A mutton seller, who wished to be known only as Abdul A, said there is enough mutton stock, but lamb supply is low, and the prices have increased because of the unstable currency exchange.

“The wholesale price for mutton rose by 20%, while lamb has risen by 40%,” he added.

He said he has increased orders for imported mutton because demand is high during Ramadan.

“Yes, there will be (increase in demand), but the government fixes our market price, so the seller has to bear the cost,” he said.

When contacted, hypermarket chain Mydin’s managing director, Datuk Ameer Ali Mydin, said the supply of chicken, mutton and beef is sufficient.

“The imported beef and mutton prices have increased slightly, and local beef prices are higher than those imported,” he added.

Federation of Vegetable Farmers Associations president Lim Ser Kwee said despite the earlier rainy season, vegetable production has recovered.

“Previously, vegetable production from farms in Cameron Highlands and southern Johor fell due to continuous rainy days.

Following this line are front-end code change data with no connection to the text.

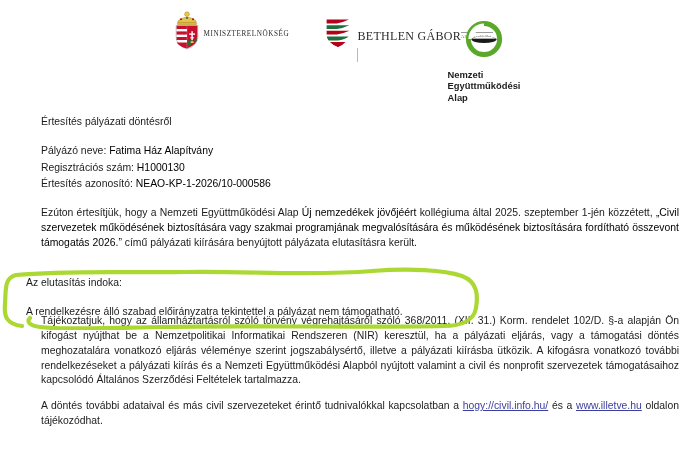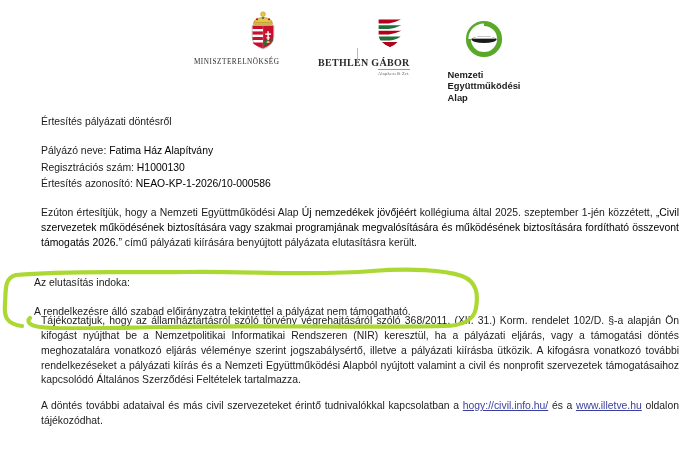--- a/index.html
+++ b/index.html
@@ -21,45 +21,43 @@
     position: absolute;
     left: 0; top: 8px;
     width: 690px; height: 72px;
     display: flex;
     align-items: flex-start;
     justify-content: center;
     gap: 38px;
   }
   .logo-block {
     display: flex;
-    flex-direction: column;
-    align-items: flex-end;
+    align-items: center;
   }
 
   
   #logo-ministry { width: 110px; padding-top: 2px; }
   #logo-ministry .caption {
     font-family: "Liberation Serif", "DejaVu Serif", serif;
     font-size: 7.2px;
     letter-spacing: 0.55px;
     color: #2b2b2b;
     margin-top: 4px;
     white-space: nowrap;
   }
 
   
   #logo-bethlen { width: 92px; padding-top: 8px; }
   #logo-bethlen .caption {
     font-family: "Liberation Serif", "DejaVu Serif", serif;
-    font-size: 10px;
+    font-size: 12px;
     letter-spacing: 0.3px;
     color: #2b2b2b;
     margin-top: 3px;
     white-space: nowrap;
-    font-weight: bold;
   }
   #logo-bethlen .subcaption {
     font-family: "Liberation Serif", "DejaVu Serif", serif;
     font-size: 4.6px;
     letter-spacing: 0.2px;
     color: #6a6a6a;
     margin-top: 1px;
     white-space: nowrap;
     border-top: 0.6px solid #9a9a9a;
     padding-top: 1px;
@@ -115,21 +113,21 @@
   
   #highlight-loop {
     position: absolute;
     left: 0px; top: 264px;
     width: 486px; height: 66px;
     pointer-events: none;
   }
 
   #reason-block {
     position: absolute;
-    left: 34px; top: 276px;
+    left: 26px; top: 276px;
     width: 430px;
   }
 </style>
 </head>
 <body>
 
 <div id="logo-bar">
 
   <div class="logo-block" id="logo-ministry">
     <span>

There is a recovery in vegetable production now, so prices have dropped by 20%.”Since there is a sufficient supply, he does not anticipate a rise in vegetable prices during the fasting month.

Malaysian Association of Hotels (MAH) president Datin Christina Toh said the city centre hotel Ramadan buffet prices have risen by 15% due to many factors, such as electricity bills, workers’ wages and high material prices.

MAH Johor chapter chairman Ivan Teo said that while the prices of Ramadan buffets offered by Johor hotels have not increased, the number of food options has reduced.

“The market is competitive, and raising the price may result in losing customers, so you can only reduce food options.”

With many businesses recovering from the outbreak, the customer base will likely decrease this Ramadan.

“Luckily, Johor Baru hotels are seeing Singaporean tourists over the weekend, and occupancy rates are fairly high.”